The device driver can load the initial page tables, but it will need help from the kernel to know when the host system's page tables change. To that end, David's patch defines a structure with a new set of hooks into the virtual memory subsystem:
typedef struct ioproc_ops {
struct ioproc_ops *next;
void *arg;
void (*release)(void *arg, struct mm_struct *mm);
void (*sync_range)(void *arg, struct vm_area_struct *vma,
unsigned long start, unsigned long end);
void (*invalidate_range)(void *arg, struct vm_area_struct *vma,
unsigned long start, unsigned long end);
void (*update_range)(void *arg, struct vm_area_struct *vma,
unsigned long start, unsigned long end);
void (*change_protection)(void *arg, struct vm_area_struct *vma,
unsigned long start, unsigned long end,
pgprot_t newprot);
void (*sync_page)(void *arg, struct vm_area_struct *vma,
unsigned long address);
void (*invalidate_page)(void *arg, struct vm_area_struct *vma,
unsigned long address);
void (*update_page)(void *arg, struct vm_area_struct *vma,
unsigned long address);
} ioproc_ops_t;
An interested driver can fill in one of these structures with its methods, then attach it to a given process's mm_struct structure with a call to ioproc_register_ops(). Thereafter, calls to those functions will be made whenever things change.
The release() method will be called when the process exits; it allows the driver to perform a full cleanup.
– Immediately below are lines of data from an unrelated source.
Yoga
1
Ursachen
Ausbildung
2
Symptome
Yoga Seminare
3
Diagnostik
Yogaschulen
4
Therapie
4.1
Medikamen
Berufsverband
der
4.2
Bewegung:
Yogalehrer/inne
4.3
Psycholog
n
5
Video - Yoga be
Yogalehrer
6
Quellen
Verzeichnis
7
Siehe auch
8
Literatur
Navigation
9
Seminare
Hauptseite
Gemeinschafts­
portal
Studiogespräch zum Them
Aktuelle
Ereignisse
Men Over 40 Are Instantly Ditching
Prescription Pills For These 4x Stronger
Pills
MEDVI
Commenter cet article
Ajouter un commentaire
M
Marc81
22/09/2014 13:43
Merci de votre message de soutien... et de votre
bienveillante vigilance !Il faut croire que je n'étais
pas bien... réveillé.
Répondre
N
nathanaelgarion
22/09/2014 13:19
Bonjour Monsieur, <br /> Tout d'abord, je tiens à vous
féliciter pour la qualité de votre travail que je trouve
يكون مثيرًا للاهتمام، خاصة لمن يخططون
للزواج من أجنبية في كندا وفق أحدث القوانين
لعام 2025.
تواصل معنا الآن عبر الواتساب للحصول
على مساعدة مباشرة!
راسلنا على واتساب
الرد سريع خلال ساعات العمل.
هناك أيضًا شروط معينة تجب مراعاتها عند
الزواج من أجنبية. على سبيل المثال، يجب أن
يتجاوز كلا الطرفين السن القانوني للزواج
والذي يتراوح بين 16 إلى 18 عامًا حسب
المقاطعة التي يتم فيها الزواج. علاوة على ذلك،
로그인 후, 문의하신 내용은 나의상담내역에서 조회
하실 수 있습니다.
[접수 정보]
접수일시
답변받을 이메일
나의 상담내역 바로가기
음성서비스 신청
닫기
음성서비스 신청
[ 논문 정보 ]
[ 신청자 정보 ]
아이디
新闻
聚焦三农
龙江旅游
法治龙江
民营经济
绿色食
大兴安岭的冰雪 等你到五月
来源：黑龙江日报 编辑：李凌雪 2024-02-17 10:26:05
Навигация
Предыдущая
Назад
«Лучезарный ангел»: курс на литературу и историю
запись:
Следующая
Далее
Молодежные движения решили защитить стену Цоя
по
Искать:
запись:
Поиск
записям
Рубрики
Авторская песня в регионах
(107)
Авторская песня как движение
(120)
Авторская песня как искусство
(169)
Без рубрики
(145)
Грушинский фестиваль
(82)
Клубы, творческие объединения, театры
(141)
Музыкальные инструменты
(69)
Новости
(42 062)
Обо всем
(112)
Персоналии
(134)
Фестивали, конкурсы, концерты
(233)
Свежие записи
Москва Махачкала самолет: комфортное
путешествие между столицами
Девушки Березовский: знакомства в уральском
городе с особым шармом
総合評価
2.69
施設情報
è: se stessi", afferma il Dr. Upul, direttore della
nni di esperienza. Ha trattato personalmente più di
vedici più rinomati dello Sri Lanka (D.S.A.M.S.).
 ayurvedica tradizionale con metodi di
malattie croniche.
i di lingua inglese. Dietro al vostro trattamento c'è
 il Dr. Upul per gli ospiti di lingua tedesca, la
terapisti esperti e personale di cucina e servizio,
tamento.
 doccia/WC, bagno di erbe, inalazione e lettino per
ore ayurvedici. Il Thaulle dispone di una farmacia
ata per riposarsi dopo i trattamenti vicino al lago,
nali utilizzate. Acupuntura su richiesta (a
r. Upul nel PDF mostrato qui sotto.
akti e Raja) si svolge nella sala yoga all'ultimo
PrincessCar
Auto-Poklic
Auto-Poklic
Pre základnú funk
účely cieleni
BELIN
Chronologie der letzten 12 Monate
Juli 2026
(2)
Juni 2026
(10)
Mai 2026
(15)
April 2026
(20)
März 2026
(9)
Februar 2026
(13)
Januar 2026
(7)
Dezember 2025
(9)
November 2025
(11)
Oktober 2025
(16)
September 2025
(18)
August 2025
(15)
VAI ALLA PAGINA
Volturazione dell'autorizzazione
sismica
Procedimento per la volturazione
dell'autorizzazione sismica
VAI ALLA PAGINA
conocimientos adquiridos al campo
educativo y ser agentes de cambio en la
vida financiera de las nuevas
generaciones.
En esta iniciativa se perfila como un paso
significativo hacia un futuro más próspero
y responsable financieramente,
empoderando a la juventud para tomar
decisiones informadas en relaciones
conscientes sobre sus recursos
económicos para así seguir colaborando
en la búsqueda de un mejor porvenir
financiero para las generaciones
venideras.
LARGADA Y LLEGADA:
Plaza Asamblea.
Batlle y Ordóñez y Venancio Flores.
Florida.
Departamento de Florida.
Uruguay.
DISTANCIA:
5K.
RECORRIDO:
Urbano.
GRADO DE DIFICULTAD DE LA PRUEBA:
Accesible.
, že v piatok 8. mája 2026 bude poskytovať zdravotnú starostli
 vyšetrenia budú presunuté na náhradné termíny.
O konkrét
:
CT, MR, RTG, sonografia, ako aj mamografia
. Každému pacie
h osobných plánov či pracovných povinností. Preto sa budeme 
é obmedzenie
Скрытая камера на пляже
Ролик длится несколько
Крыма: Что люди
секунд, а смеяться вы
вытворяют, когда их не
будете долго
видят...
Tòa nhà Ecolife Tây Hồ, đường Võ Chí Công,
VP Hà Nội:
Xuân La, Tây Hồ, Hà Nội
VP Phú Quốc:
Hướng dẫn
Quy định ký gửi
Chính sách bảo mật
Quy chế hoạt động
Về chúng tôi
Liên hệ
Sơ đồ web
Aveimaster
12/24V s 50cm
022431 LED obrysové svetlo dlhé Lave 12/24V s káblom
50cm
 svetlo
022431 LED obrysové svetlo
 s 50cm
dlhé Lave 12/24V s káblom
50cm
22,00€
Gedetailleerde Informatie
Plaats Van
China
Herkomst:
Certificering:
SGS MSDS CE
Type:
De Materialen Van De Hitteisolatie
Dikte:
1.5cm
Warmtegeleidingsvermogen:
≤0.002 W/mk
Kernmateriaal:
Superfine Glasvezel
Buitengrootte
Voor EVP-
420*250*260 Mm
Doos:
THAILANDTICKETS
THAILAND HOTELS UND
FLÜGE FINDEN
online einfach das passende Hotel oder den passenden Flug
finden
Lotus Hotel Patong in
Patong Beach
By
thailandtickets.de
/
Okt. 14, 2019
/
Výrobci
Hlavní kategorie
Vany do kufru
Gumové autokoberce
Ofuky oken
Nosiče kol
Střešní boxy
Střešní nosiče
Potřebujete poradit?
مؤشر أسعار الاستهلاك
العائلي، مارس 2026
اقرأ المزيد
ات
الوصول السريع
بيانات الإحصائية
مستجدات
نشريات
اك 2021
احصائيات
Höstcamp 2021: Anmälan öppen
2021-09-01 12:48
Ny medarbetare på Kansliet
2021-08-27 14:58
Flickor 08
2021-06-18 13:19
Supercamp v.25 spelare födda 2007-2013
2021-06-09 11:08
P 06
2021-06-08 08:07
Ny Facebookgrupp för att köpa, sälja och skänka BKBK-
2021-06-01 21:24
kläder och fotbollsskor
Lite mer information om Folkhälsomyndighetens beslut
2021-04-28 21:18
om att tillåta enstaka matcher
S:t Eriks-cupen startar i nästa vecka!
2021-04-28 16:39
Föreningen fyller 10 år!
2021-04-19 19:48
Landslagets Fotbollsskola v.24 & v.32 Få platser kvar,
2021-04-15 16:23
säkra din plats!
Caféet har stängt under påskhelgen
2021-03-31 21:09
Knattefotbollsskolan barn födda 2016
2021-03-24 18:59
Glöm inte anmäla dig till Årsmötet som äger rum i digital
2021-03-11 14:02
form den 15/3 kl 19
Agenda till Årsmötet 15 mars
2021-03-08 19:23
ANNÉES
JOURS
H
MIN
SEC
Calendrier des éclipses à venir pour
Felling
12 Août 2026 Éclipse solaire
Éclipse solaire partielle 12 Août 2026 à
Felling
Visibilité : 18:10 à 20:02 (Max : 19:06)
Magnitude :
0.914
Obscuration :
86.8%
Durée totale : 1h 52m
The sync_range() and sync_page() methods indicate that the given page(s) have been flushed to disk; this tells the driver that, should the interface modify those pages, they must be marked dirty again. invalidate_range() and invalidate_page() inform the driver that the given page(s) are not longer valid - they have been swapped out or unmapped. Calls to update_range() and update_page() happen when a valid page table entry is written; when a page is brought in, mapped, etc. The change_protection() function is called when page protections are changed.
The patch has already, apparently, been looked over by Andrew Morton and Andrea Arcangeli, so one might assume that there would not be a great many show stoppers there. The comments posted so far have had to do mostly with coding style, though one poster noted that it might make more sense to attach the hooks to the VMA structure, rather than the top-level memory management structure. Unfortunately, the patch does not include any code which actually uses the proposed hooks, making it harder to see how a driver might employ them. Meanwhile, conversations continue on how an interface using page pinning could be made to work. A real solution may be some time yet in coming.